• **What the task requires**:
Reproduce the listing below word for word, with no pictures.

• **Data block**:

◇ ◇ ◇ ◇

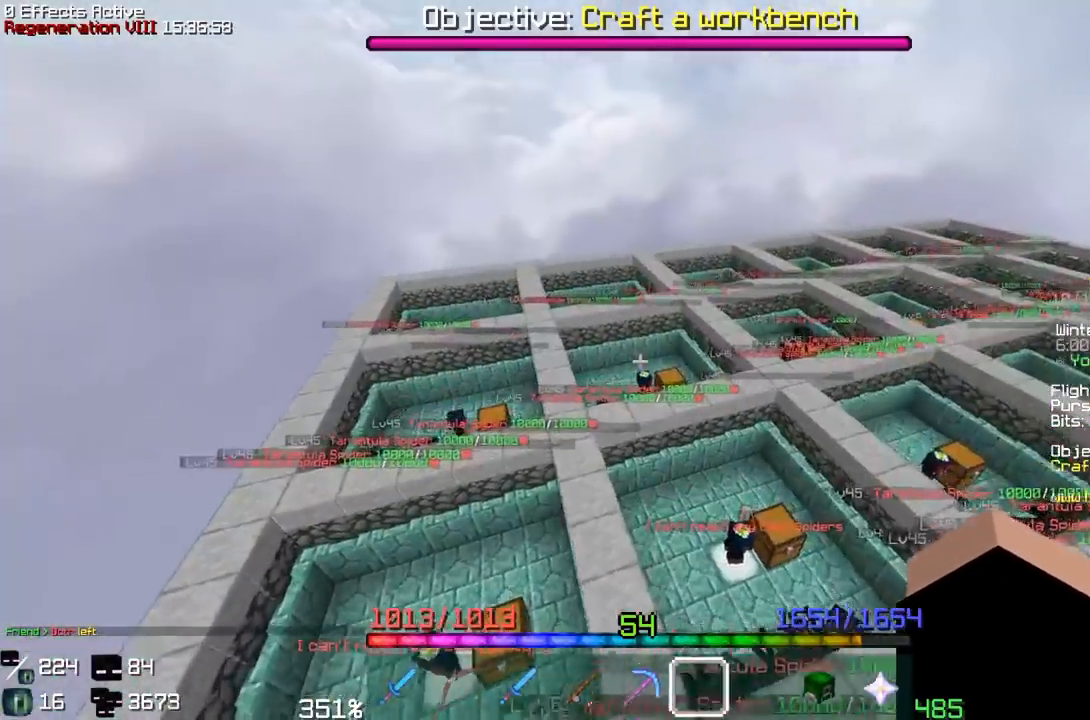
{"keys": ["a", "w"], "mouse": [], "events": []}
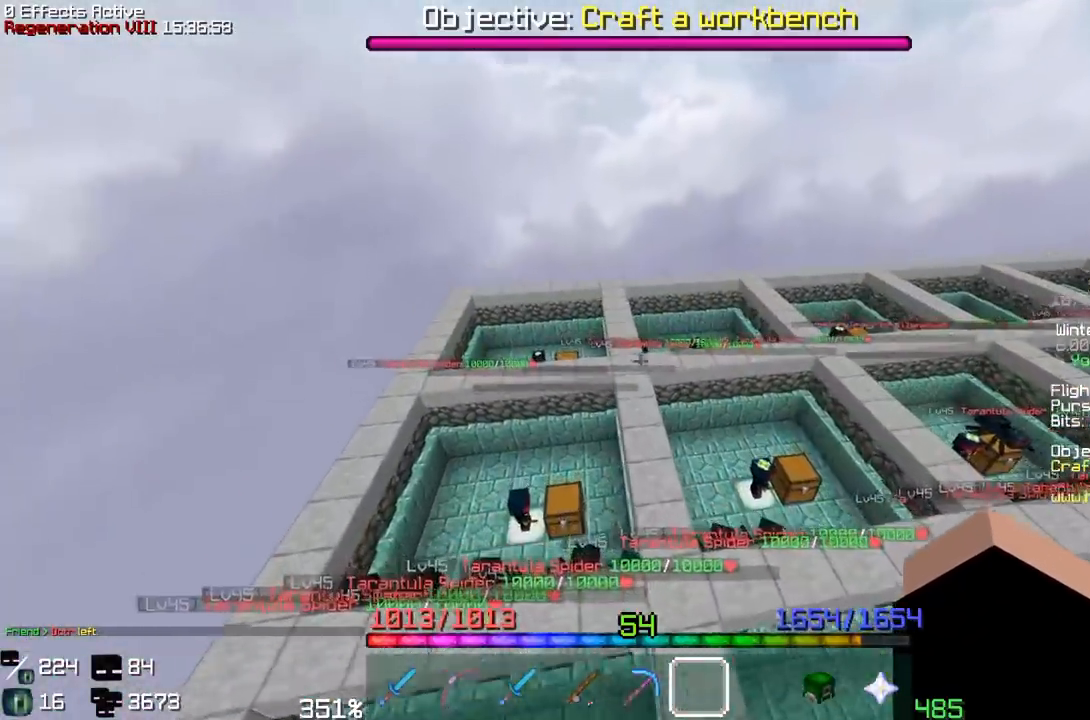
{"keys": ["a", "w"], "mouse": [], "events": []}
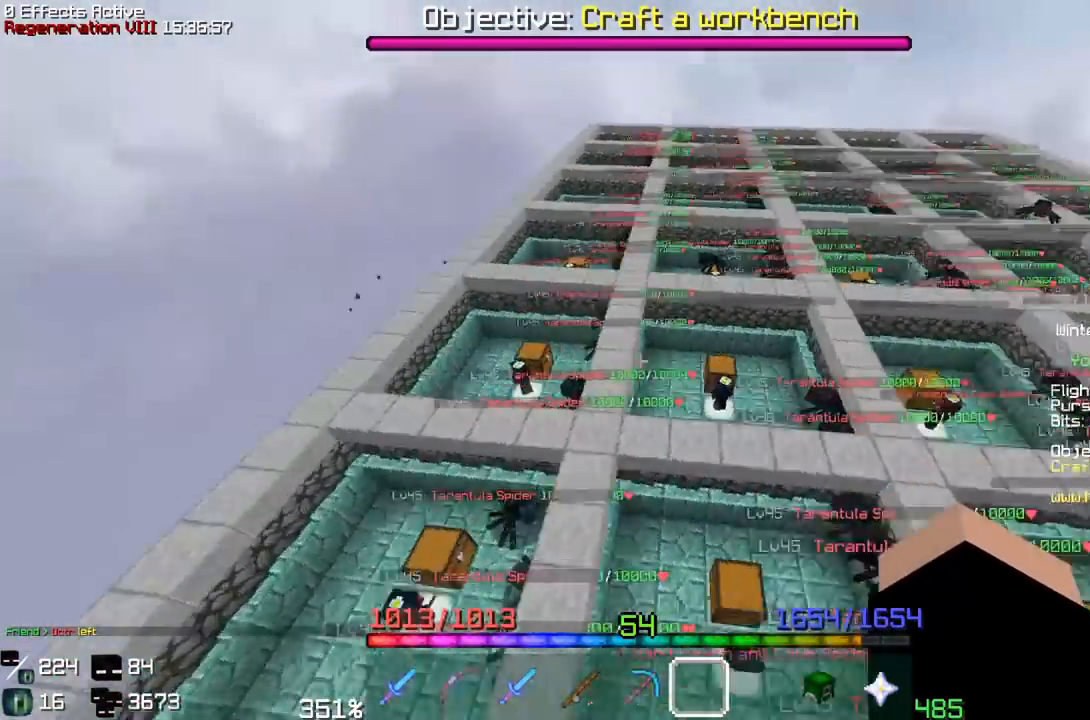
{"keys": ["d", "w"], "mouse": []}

◇ ◇ ◇ ◇

• **Answer to this problem**:
{"keys": ["a", "w"], "mouse": [], "events": []}
{"keys": ["a", "w"], "mouse": [], "events": []}
{"keys": ["d", "w"], "mouse": []}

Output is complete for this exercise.